Sound is as important to whales as vision is to us. Sound travels farther in the ocean than light does — so whales and dolphins grunt, call, click or sing, or listen intently, and their lives depend on sending and receiving these acoustic cues reliably. They’re quite good at it. Whales and their prey have evolved these acoustic systems over millennia. The problem is that in the last hundred years or so, we have started competing with whales for acoustic space by using ships and conducting other activities that create a lot of underwater noise (mostly unintentionally). So a whale singing in a noisy habitat is like having a great cell phone that relies on a terrible network provider. Unfortunately for whales, fish, squid and other marine life, the consequences of a “dropped call” are more serious than they are for us. If human activities jam whale acoustic signals, the information lost is not trivial. We suspect that the acoustic information being transmitted is of the kind: “There is a predator just around the corner.” Or, “Eat this fish. It may be the last one you see for days.” Or, “Mate with me.” You don’t want to miss these calls.
Sound is as important to marine mammals as vision is to us.
Our new research, published open access in Marine Pollution Bulletin, has mapped areas that are important to 10 marine mammal species in BC, and overlaid those maps with maps of chronic ocean noise from shipping. Most studies of this kind focus on the problems: where we still have a lot of work to do to make noisy areas quieter.
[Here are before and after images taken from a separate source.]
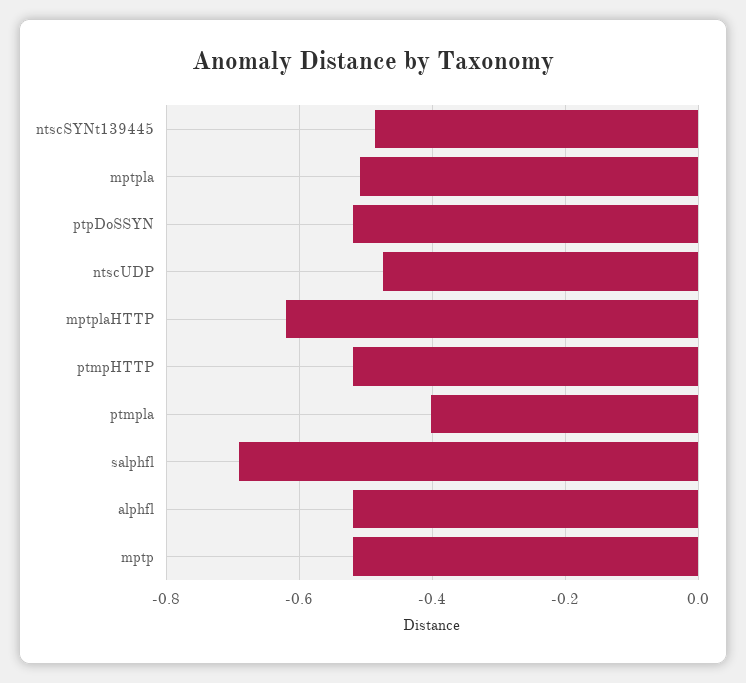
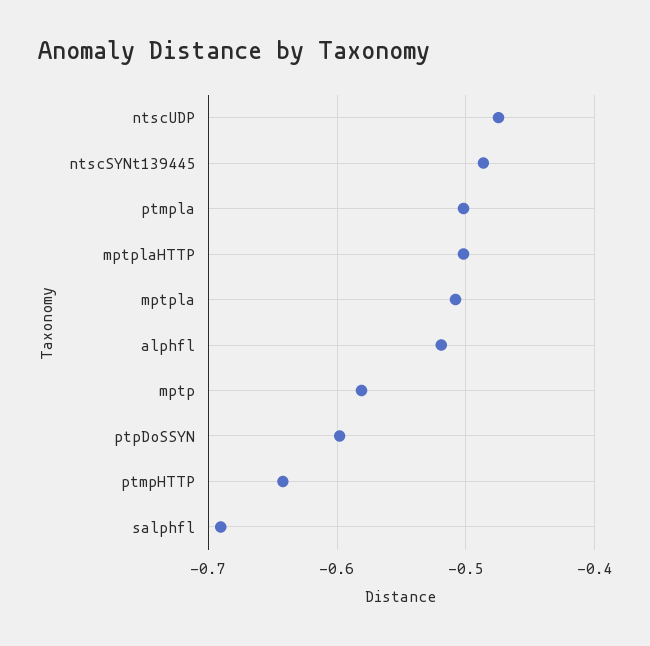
  {
    "ntscSYNt139445": -0.49,
    "mptpla": -0.51,
-   "ptpDoSSYN": -0.52,
+   "ptpDoSSYN": -0.6,
    "ntscUDP": -0.47,
-   "mptplaHTTP": -0.62,
+   "mptplaHTTP": -0.5,
-   "ptmpHTTP": -0.52,
+   "ptmpHTTP": -0.64,
-   "ptmpla": -0.4,
+   "ptmpla": -0.5,
    "salphfl": -0.69,
    "alphfl": -0.52,
-   "mptp": -0.52
+   "mptp": -0.58
  }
This new paper identifies opportunity sites — places that have lots of wildlife but very little ship traffic. We don’t want to minimize the serious, hard work needed to make noisy areas quieter, but our #oceanoptimism paper notes that there are places that give us hope. All we have to do is keep the quiet areas quiet.
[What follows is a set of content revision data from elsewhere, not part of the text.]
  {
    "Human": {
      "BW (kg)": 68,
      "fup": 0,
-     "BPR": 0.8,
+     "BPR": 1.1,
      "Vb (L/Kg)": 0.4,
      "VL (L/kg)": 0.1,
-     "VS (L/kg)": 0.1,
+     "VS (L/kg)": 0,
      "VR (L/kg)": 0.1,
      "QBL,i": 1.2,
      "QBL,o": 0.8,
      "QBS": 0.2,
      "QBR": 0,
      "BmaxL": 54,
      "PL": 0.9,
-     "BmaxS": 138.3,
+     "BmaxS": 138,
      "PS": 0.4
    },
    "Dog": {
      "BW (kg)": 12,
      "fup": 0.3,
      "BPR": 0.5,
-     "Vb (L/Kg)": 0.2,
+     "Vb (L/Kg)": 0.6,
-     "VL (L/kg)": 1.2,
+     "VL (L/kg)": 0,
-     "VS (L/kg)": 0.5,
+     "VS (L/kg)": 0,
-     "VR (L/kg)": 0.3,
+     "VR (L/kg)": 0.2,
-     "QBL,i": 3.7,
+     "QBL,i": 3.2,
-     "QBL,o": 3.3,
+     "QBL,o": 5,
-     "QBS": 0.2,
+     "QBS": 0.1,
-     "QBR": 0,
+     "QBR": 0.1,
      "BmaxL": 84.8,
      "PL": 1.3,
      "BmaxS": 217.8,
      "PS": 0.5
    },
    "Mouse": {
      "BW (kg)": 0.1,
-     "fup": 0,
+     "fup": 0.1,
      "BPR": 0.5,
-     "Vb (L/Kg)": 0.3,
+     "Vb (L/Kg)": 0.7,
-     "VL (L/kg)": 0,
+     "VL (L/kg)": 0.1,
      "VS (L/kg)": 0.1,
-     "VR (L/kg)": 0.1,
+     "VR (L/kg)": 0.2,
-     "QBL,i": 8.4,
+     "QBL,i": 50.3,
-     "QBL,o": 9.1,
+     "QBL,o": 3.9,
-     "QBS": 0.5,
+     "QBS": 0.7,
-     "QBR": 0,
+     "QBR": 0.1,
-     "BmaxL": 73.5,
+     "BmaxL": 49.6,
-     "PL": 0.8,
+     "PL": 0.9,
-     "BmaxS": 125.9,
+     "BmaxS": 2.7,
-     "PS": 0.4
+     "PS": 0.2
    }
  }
The next steps are up to managers and policy makers, but there are many things we can do NOW to keep quiet areas quiet. We can do that by asking ships to slow down through important marine mammal habitats, just like we ask drivers to slow down through school zones. As ships slow down, they become quieter. We could identify the noisiest ships, and find financial incentives to replace those noisy ships as fleets age. Our colleague, Russell Leaper, has figured out that focusing on the noisiest 10% of ships will generate outsize returns. Finally, we could discuss incentives for Canada’s shipbuilding industry to take advantage of recent technological developments in building quieter ships.
For now, our main point is a simple one: Haida Gwaii and British Columbia’s north coast are blessed with important marine mammal habitats that are still quiet. We think of wild, quiet oceans as a valuable natural resource, and Canada is a steward of quiet oceans that are becoming increasingly rare in the developed world.